At this point, he was already tearing up quite badly, his body shaking. I was riled with guilt – was it too early to have this conversation with him?
Many of my parent friends thought so. But the truth is, them not being single parents kinda put them in a different situation. I learned early in life to only take advice from those who had been in your exact shoes, or at least a close fit.
I kept on trying to justify that if I was in his shoes, I wanted my mom to have that conversation with me, so that I will be prepare when reality hits. But that doesn’t change the counter argument that “That’s you, Mav, with the benefit of 35 years of wisdom. You can’t assume the your son to think the same.”
Guilt kicked me in the balls. My son is suffering from his parent’s failed marriage, which I had to take responsibility of too. Sure, it was a decision initiated by his mom, but I couldn’t point with fingers that were tainted with mistakes too.

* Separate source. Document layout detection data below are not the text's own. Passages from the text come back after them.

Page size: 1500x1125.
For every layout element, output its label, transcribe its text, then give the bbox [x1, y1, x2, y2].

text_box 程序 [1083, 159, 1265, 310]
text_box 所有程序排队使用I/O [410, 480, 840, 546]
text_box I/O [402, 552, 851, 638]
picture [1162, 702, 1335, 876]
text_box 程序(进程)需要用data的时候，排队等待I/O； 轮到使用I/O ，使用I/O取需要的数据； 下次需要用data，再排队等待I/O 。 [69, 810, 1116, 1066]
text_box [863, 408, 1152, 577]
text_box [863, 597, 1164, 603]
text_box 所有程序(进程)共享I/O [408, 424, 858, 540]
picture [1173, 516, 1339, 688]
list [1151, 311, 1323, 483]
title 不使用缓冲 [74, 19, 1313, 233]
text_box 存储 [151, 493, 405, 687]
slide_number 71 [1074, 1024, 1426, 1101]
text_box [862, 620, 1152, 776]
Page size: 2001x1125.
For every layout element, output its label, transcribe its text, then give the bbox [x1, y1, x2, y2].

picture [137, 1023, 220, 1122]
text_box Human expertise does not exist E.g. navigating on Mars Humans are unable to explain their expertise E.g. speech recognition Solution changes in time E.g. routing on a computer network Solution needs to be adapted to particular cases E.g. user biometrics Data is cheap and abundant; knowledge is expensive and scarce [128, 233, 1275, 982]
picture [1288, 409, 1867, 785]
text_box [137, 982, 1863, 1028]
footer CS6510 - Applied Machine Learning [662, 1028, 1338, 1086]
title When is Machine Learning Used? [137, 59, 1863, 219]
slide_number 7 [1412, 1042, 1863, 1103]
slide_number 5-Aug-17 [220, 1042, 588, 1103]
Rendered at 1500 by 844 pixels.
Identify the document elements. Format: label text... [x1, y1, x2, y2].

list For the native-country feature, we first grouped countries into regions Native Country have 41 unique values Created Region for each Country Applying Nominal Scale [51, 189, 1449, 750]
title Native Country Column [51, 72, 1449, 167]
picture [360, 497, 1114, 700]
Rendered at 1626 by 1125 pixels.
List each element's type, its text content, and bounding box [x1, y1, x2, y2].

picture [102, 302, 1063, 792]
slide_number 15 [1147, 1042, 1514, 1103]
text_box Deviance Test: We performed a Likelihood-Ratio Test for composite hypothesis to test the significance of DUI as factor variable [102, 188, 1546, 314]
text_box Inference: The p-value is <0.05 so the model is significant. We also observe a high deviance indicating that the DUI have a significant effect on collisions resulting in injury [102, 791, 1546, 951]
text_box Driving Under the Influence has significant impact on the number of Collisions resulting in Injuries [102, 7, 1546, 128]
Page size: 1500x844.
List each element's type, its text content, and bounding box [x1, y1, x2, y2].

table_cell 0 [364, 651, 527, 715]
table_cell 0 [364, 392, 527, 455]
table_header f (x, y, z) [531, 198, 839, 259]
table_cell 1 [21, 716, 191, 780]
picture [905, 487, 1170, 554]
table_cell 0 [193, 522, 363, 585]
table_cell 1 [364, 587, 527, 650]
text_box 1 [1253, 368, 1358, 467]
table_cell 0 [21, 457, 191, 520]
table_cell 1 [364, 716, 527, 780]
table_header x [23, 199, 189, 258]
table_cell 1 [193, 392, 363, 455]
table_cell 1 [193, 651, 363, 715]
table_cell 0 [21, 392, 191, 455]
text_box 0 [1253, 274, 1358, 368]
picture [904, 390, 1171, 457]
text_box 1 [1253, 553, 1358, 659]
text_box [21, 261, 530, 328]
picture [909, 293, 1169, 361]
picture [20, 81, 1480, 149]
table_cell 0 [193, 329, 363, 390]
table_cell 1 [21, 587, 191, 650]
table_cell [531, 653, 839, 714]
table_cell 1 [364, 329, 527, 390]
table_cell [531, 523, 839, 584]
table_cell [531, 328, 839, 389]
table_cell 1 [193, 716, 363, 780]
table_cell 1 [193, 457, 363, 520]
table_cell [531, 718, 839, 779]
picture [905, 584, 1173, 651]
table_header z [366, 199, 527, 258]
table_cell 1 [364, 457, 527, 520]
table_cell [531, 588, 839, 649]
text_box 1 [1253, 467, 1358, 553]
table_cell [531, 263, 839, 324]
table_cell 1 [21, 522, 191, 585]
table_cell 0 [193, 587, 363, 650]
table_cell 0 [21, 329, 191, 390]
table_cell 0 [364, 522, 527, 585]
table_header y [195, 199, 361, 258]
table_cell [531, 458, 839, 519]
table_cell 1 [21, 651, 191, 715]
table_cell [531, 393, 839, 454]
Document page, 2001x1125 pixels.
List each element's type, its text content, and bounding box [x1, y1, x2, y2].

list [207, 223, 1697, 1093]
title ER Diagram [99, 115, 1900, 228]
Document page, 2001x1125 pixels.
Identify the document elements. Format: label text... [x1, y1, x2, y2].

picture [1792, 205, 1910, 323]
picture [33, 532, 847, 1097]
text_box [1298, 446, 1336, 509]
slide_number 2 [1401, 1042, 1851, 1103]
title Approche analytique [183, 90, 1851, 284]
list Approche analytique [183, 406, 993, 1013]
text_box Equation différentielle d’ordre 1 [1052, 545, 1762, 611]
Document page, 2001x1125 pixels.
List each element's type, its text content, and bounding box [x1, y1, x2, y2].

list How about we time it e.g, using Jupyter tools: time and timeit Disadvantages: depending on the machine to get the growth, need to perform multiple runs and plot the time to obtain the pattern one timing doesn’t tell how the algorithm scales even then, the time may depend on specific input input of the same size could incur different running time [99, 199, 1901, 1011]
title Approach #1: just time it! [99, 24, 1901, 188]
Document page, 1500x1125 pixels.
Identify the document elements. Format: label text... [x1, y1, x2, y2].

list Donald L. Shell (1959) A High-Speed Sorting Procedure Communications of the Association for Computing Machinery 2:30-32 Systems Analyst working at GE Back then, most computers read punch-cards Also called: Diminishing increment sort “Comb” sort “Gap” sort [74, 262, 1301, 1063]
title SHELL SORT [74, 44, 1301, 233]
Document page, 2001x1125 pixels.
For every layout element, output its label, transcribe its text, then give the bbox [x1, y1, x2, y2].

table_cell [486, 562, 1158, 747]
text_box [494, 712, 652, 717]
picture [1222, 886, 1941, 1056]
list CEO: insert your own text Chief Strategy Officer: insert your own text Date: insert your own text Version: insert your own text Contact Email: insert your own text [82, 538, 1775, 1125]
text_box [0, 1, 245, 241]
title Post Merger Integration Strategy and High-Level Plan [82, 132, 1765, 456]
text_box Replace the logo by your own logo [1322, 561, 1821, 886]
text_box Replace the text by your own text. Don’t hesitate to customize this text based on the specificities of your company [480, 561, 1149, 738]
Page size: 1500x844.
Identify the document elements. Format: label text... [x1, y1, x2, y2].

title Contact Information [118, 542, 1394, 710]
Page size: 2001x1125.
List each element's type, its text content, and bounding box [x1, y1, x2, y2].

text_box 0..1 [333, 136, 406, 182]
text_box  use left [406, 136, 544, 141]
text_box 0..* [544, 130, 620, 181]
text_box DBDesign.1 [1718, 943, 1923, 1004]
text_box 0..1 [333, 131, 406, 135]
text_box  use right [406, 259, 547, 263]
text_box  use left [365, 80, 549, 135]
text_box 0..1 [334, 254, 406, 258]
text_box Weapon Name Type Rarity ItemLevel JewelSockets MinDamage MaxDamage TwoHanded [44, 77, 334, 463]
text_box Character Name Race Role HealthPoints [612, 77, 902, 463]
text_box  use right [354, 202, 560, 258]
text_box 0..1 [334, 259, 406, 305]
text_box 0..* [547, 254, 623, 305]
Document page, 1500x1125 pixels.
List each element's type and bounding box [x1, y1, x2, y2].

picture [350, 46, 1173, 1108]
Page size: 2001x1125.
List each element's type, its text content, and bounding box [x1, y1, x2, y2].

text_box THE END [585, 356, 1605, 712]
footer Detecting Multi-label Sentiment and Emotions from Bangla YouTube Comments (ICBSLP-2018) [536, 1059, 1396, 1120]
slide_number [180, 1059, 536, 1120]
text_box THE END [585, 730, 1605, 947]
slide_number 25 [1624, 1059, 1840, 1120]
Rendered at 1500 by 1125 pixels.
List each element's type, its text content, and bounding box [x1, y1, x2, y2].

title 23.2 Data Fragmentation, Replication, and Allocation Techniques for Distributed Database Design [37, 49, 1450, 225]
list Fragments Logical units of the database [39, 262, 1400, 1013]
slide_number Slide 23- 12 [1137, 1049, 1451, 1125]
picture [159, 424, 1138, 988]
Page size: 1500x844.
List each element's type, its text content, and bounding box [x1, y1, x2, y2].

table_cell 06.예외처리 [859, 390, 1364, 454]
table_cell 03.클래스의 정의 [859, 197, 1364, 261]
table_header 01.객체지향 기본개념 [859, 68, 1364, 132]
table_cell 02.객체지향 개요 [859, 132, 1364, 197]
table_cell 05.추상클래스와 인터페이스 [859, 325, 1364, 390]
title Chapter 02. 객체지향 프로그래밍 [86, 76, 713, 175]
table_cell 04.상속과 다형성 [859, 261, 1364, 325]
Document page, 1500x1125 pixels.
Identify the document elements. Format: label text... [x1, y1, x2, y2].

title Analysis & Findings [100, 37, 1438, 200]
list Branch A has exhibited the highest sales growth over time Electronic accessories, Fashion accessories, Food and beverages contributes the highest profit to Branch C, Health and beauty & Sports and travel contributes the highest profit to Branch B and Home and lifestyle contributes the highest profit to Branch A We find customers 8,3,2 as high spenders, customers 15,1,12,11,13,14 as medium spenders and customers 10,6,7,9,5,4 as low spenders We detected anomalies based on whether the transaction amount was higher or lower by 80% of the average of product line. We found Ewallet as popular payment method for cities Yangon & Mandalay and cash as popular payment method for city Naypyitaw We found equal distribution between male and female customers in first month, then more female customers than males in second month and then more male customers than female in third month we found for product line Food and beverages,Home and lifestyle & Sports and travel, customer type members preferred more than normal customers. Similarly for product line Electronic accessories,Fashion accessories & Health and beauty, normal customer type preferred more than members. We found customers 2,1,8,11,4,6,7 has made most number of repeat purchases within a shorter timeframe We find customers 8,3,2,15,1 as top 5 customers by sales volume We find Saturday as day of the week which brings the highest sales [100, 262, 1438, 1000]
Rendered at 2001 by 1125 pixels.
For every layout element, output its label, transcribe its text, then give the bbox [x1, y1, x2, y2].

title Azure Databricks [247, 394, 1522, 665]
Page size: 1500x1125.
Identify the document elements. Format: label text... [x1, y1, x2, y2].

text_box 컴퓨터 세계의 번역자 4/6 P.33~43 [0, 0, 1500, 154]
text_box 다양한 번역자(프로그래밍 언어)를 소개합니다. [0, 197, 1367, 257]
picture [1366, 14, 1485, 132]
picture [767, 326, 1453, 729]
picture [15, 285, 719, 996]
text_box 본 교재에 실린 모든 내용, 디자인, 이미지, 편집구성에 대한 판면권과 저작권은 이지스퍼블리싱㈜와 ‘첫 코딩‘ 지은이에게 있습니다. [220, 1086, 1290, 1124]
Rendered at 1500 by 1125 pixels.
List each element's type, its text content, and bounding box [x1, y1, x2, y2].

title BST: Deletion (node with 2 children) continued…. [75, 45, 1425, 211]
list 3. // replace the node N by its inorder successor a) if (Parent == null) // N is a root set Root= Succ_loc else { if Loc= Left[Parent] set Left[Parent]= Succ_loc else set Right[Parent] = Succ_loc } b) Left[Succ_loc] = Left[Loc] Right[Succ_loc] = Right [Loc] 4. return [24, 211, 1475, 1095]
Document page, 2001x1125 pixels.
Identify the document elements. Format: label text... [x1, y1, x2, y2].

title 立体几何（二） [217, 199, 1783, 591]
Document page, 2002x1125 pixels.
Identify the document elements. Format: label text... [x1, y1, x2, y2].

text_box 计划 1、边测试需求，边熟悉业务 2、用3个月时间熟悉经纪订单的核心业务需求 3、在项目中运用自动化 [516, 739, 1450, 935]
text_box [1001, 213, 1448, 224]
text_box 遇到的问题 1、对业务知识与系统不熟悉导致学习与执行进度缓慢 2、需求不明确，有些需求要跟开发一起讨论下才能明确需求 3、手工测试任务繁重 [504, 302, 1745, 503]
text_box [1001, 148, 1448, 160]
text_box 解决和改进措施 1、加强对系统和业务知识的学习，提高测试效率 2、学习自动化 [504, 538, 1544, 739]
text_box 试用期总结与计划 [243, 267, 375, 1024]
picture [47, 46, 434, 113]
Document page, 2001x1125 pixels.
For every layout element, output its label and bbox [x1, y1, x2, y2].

As I was having this eternal debate, William nodded, saying he understood. He apologised for whatever he did wrong that day, and promised he won’t do it again (fun fact for parents: kids will make the same mistakes a couple of more times before they really get it. Hey, we did too, and still do).
I told him to love his mom always, despite the lack of love from her. And I told him that I just needed to make sure he won’t take things for granted, even when society states that a mother should always love and spend more time with her children, which is why gratefulness is an important practice. He nodded too, his tear drops hitting the floor beneath him. I gave him a hug and spent the next few hours with him, just to make sure he’s ok.
One thing about kids – they do move on quickly. Call it A.D.D., but the ability to move on to other things and not let dread hung over for too long, that’s a good thing. One thing his dad will need to learn for sure.
Before putting him to bed that night, I caught him looking at me for a while longer than normal, even after we said our good nights and I love yous. I can only hope what every father hopes – to not have another hard talk with their kids.